![]() | ||
| Image copyright of Ordnance Survey |
This didn't make sense to me, as I have considerable experience of this particular area of the council's work and this claim doesn't accord with the reality, so I set out to find the truth.
I now have detailed year-by-year expenditure figures for each of the last five years, by ward, under seven different ledger headings. Below is the "bottom line" summary information, the first total column excluding amounts for planned works and the second such column including those additional two figures (planned road works and planned footway work). This is actually up to just last week, so covers not all that far off six years.
As with yesterday's post on child poverty, I have colour-coded the ward names in exactly the same way to indicate their (current) political representation...
Now, let's see: the lowest figure in that table is for Princes Park (£101,561) which has had Conservative councillors since coming into being. The next to bottom is Walderslade (£161,115) which, despite political changes over the years, has never had any Labour councillors.
The next one up is Hempstead and Wigmore (£182,229) which is the most solidly Conservative ward in Medway. Luton and Wayfield in fourth-bottom place is a Labour ward, though, so that's the nearest they get to being "discriminated against".
At the other end of the scale (to save having to go through all 22!) the top two expenditures are in the rural wards, which is understandable as those huge expanses have far more road, much of it used heavily by industry, than anywhere else in Medway. Just look at the ward map of Medway (copied from the council's website) to see just how much bigger Peninsula and Strood Rural are than anywhere else here...
Okay, so we can discount those red herrings to avoid being misled.
So, which ward comes next down the list? Why, it's River ward (£617,318) which was entirely Labour-held at the start of the period this data covers, later becoming a split ward, and only months ago changing to all-Conservative. I have just looked at the year-by-year figures, and although there is considerable variation, between the different categories it tends to be swings and roundabouts. There's little if anything that could be made out of that.

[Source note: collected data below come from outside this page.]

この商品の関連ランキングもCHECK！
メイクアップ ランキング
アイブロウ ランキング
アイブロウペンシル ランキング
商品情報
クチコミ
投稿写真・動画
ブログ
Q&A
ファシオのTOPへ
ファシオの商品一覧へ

Moving on down the list in terms of highest expenditure, next down is Strood South (£504,941) which was Lab/Con split in 2006 and is the same now. For some time in between it was Conservative-only. Next down comes Rainham Central (£414,077) which is all-Conservative – but then again, most of our wards have at least some blue in them, as the above official ward map very clearly shows.

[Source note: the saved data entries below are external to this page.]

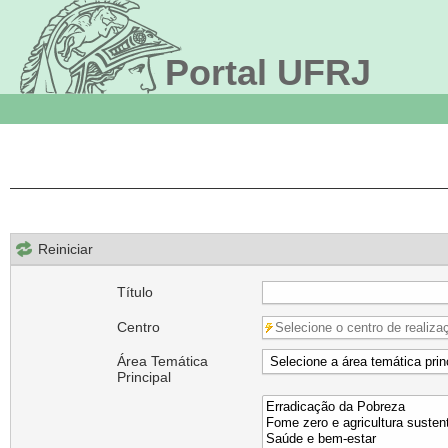
Portal UFRJ
Reiniciar
Título
Centro
Área Temática
Principal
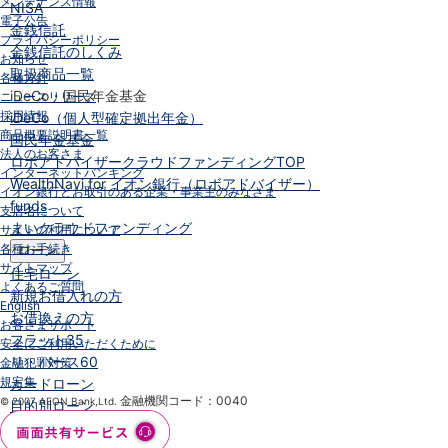
メンテナンス情報
NISA
電子公告
金銭信託
プライバシーポリシー
金銭信託のしくみ
お知らせ
取扱商品一覧
各種方針
iDeCo・国民年金基金
ニュースリリース
採用情報
iDeCo（個人型確定拠出年金）
商品概要説明書一覧
国民年金基金
法人のお客さま
ロボアドバイザークラウドファンディング
TOP
インターネットバンキング
WealthNavi for イオン銀行（ロボアドバイザー）
イオン銀行とお取引のある企業・事業主のみなさま
funds
支店名について
まいクラウドファンディング
サイトの利用について
各種お手続き
ローン
サイトマップ
住宅ローン
よくあるご質問
新規お借入れの方
English
お借換えの方
お客さまサポート
フラット35
安全にご利用いただくために
リ・バース60
金融犯罪対策
規定集
カードローン
金融機関コード：0040
© 2007 AEON Bank,Ltd.
目的別ローン
目的別ローンマイページ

Picking out the Labour wards specifically shows that they aren't suffering from particularly low expenditure; and even when it looks relatively small as with Rochester East, one look at the ward shows that it doesn't actually have all that much road and pathway within its small area anyway.
I could carry on, but I think the point has been well made: this is yet another of Medway Labour's made up stories, designed to hold onto the support of those still so gullible that they'll believe it. That seems to sum up Medway Labour in a nutshell!.



2 comments:
John those statistics do not cover HPA grants; in River alone the cost to improve the Brook / and improve the two-way system adds millions to that figure.
The public dont make distinctions between grants.
How much did the HPA grants do for the Peninsula; Stoke Crossing is just the latest.
Convenient.
Hmm. This looks like an attempt to muddy the waters. The Labour contention was that "the Tory-run council" was being discriminatory.
Anything external is additional and not instead of any work being done in any of our wards, as the official figures that I have quoted show beyond any doubt.
If anyone wishes to document factually these other projects, with evidence, I am sure that will be worth having on the public record, so I look forward to that appearing.